First, let me describe the PE. The performance exam is a practical test administered by a faculty member at the end of each nursing semester. It involves a hypothetical situation in which a nursing student must perform certain tasks. In the case of the first PE, those tasks include checking vital signs, administering medication, and performing an area of care (bed bath, TED hose or elastic bandage change, or ambulation/transfer). CLC provides a packet of information to each student that details the "critical elements" that must be performed for the student to pass. This is what you must follow to pass the exam. For example, when giving medications, the student must secure the right drug, prepare the right dose, identify the patient before administration, administer the drug correctly, and document correctly in the chart. You get two chances to pass.
In theory, it's an excellent idea. Who wants a nurse who gives you the wrong drug or can't take vital signs?

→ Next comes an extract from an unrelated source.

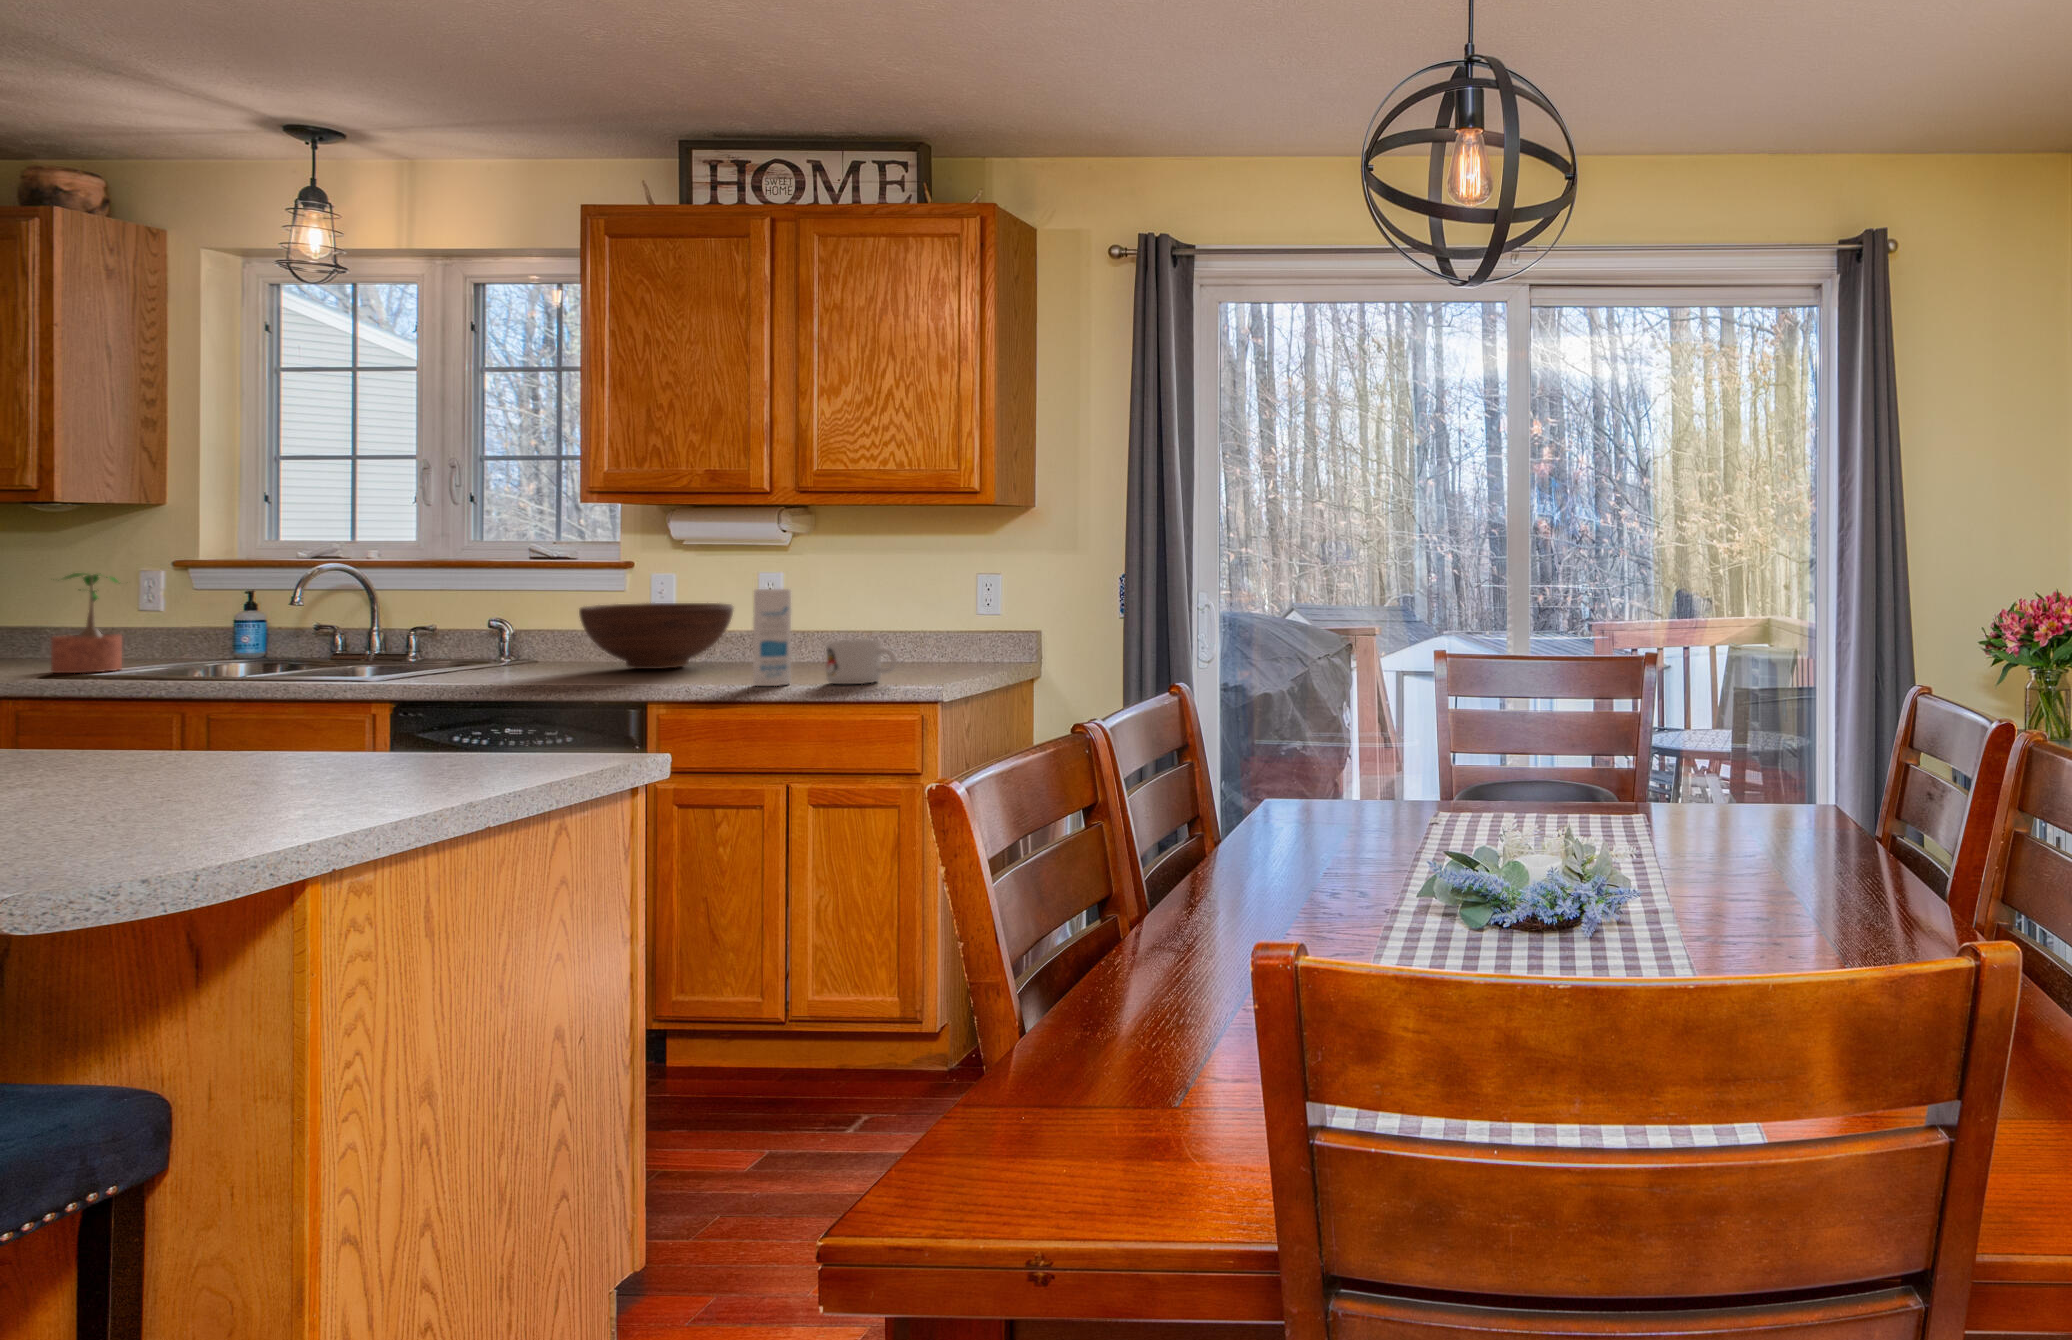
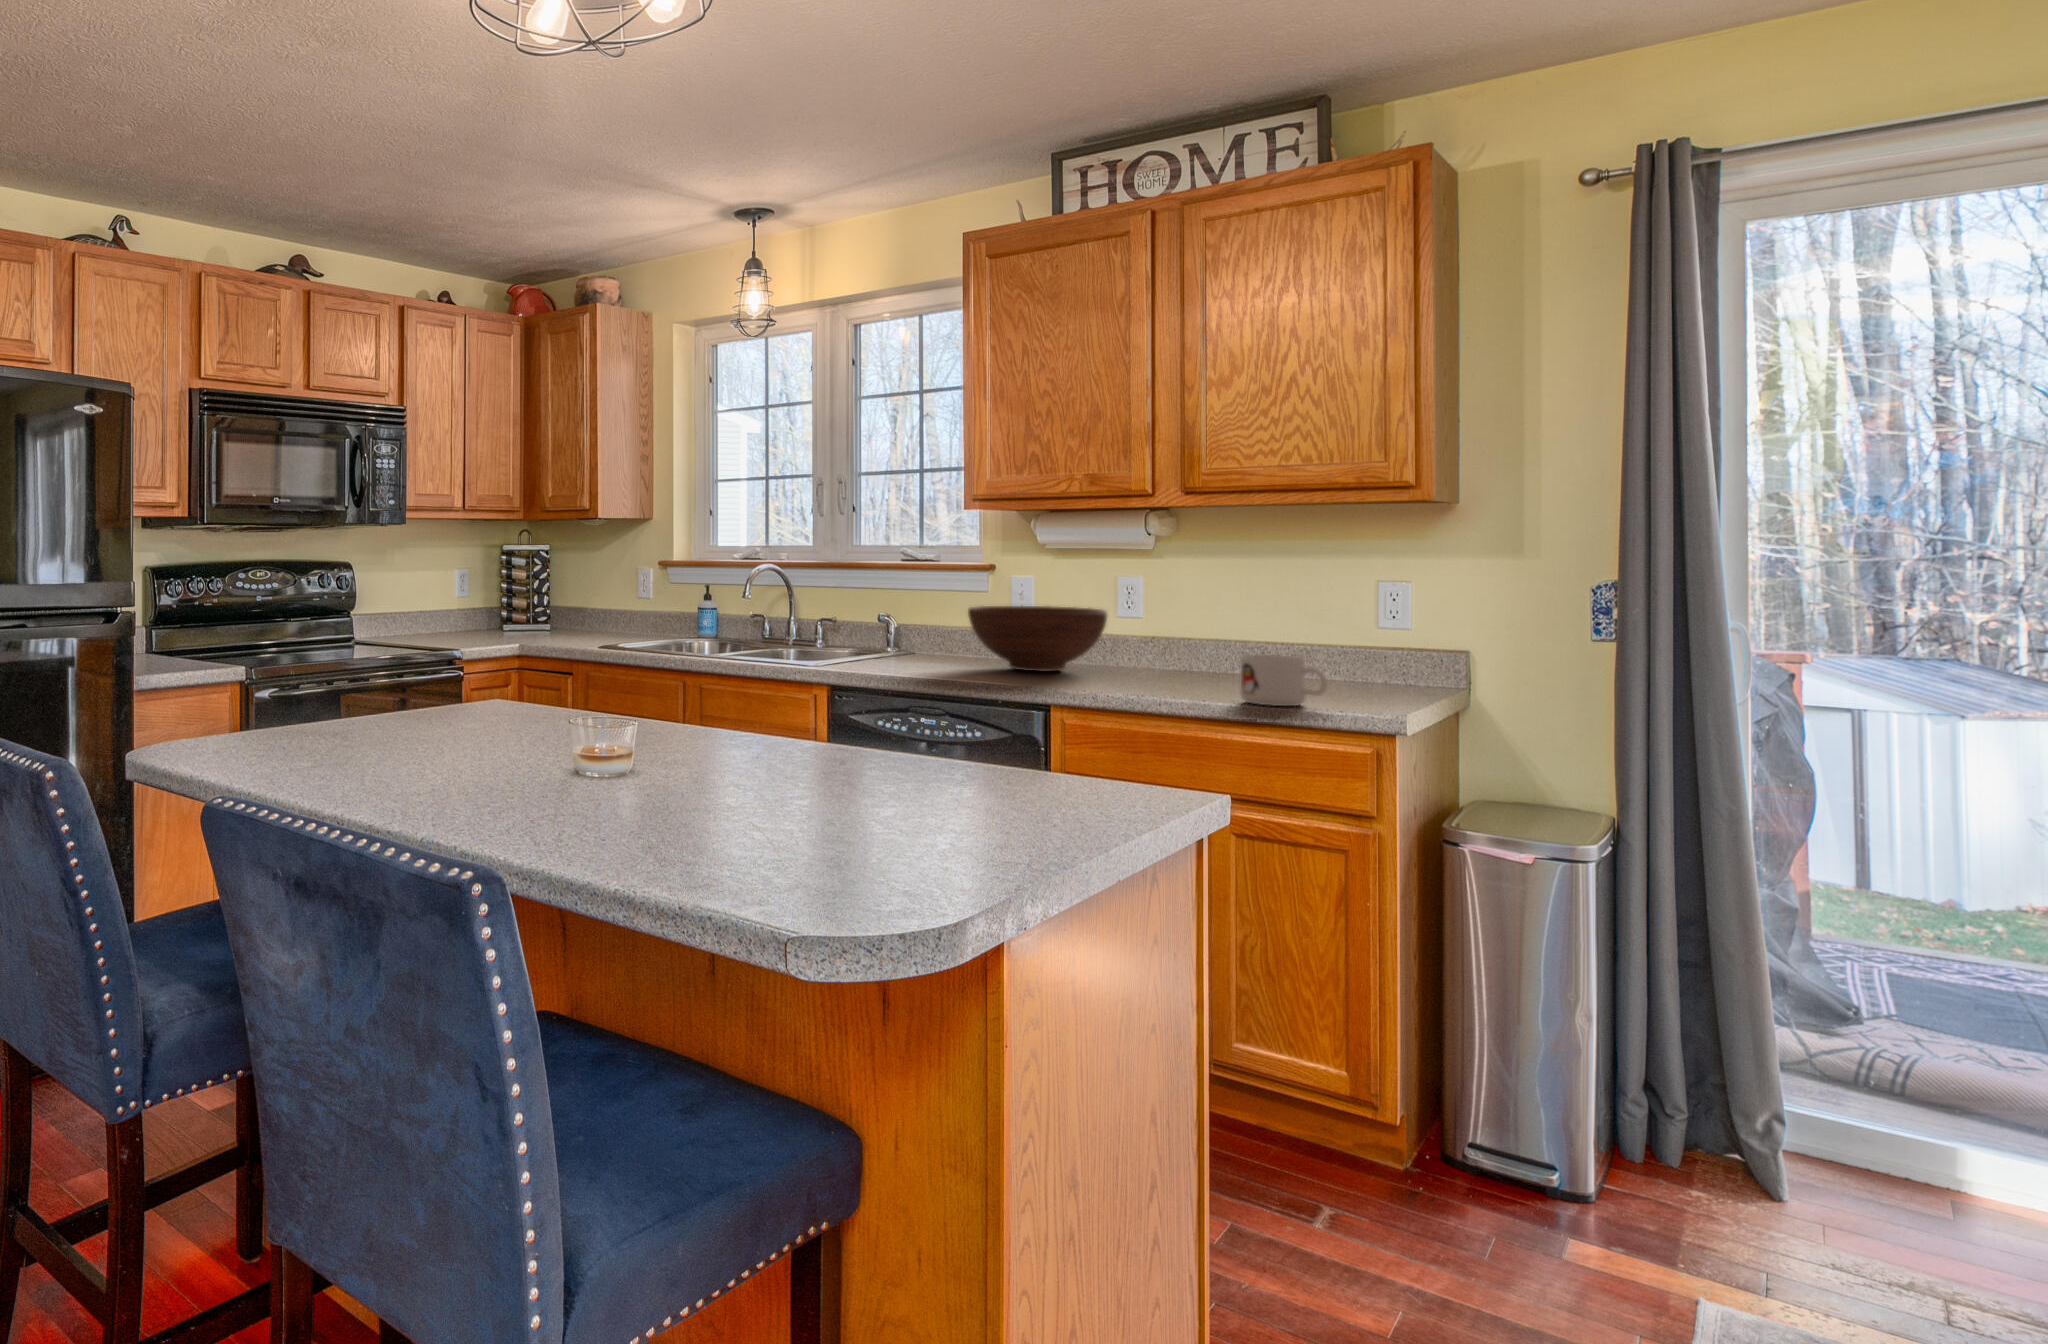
potted plant: present [51,573,122,673] -> none [598,569,641,645]
canister: present [753,589,791,686] -> none [1159,596,1200,701]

In practice, it's a bit of a nightmare. You will be told time and time again that the pass/fail is based solely on the critical elements, but the exact definition of some of those elements is left up to your grader, and there is a lot of room for interpretation by the grader. I saw a fellow student failed for forgetting to put soap on the washcloth during a bedbath. Is that specifically stated in the critical elements? No. Is that going to harm your patient? No. Is that likely to be forgotten in an actual clinical setting? No. Did we use soap on the washcloth at any other point during the semester? No. We were expressly told to simulate it. So... yeah. (Incidentally, said student did fine on her second exam). There are many more absurd examples, but I'm trying not to scare you too much here.
Try to be calm about it. Practice. Practice. Practice. I would practice a full run-through of a practice scenario at least three times. Practice your documentation. Practice some more. And last, but not least, practice.
The two things most students fail on? ID'ing the patient (you just forget, trust me) and improper documentation (check it before you turn it in).
It's silly, but one of the things we did was, when our partner came into the room to perform care and introduced him/herself (you as the patient aren't technically allowed to give hints), we would say a very exaggerated HI for "hands" and "identification").